▸ **Work to be completed**:
Print again, word for word, all of the records below, and leave the pictures out.

──────

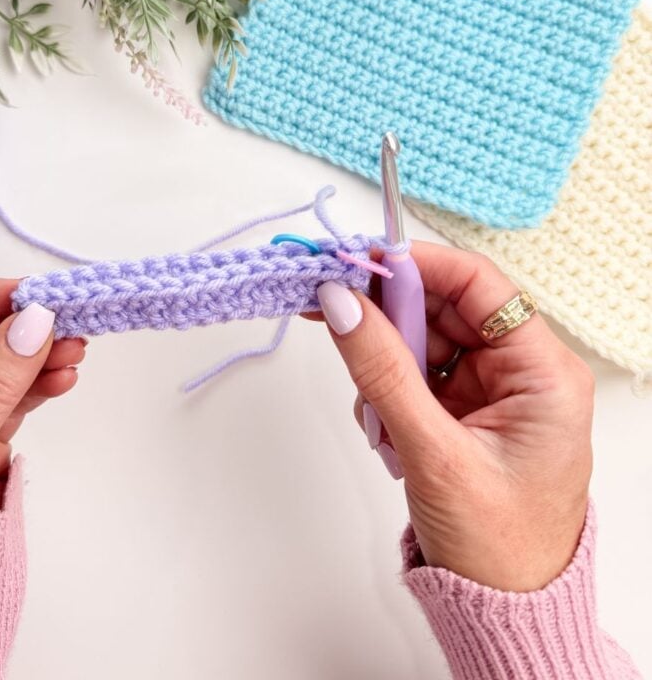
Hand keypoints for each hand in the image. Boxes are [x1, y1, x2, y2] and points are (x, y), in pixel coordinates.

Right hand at [316, 242, 593, 591]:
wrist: (502, 615)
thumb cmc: (496, 546)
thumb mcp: (433, 452)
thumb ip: (383, 371)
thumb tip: (341, 301)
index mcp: (543, 372)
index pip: (479, 285)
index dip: (417, 264)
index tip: (357, 260)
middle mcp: (522, 372)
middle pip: (443, 308)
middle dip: (388, 318)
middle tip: (330, 312)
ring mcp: (492, 392)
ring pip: (422, 341)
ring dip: (385, 366)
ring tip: (377, 418)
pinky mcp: (464, 413)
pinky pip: (415, 375)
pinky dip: (388, 394)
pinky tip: (385, 431)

──────

▸ **Result of the exercise**:
Hand keypoints for each hand in the image. Boxes are [x1, y1, x2, y2] and points are (x, y), in pixel coordinates.

Right hand at [316, 242, 593, 591]:
wrist: (502, 615)
thumb cmc: (496, 546)
thumb mcp: (433, 452)
thumb ip: (383, 371)
thumb tip: (341, 301)
index mcp: (543, 372)
index pip: (479, 285)
index dip: (417, 264)
index tip: (357, 260)
middle mcp: (522, 372)
middle pip: (443, 308)
middle dip: (388, 318)
middle tip: (330, 312)
ring mcp: (492, 392)
ring pip: (422, 341)
ring dip: (385, 366)
ring tip: (377, 418)
pinky mcp: (464, 413)
pinky pip: (415, 375)
pinky dip: (388, 394)
pinky tip: (385, 431)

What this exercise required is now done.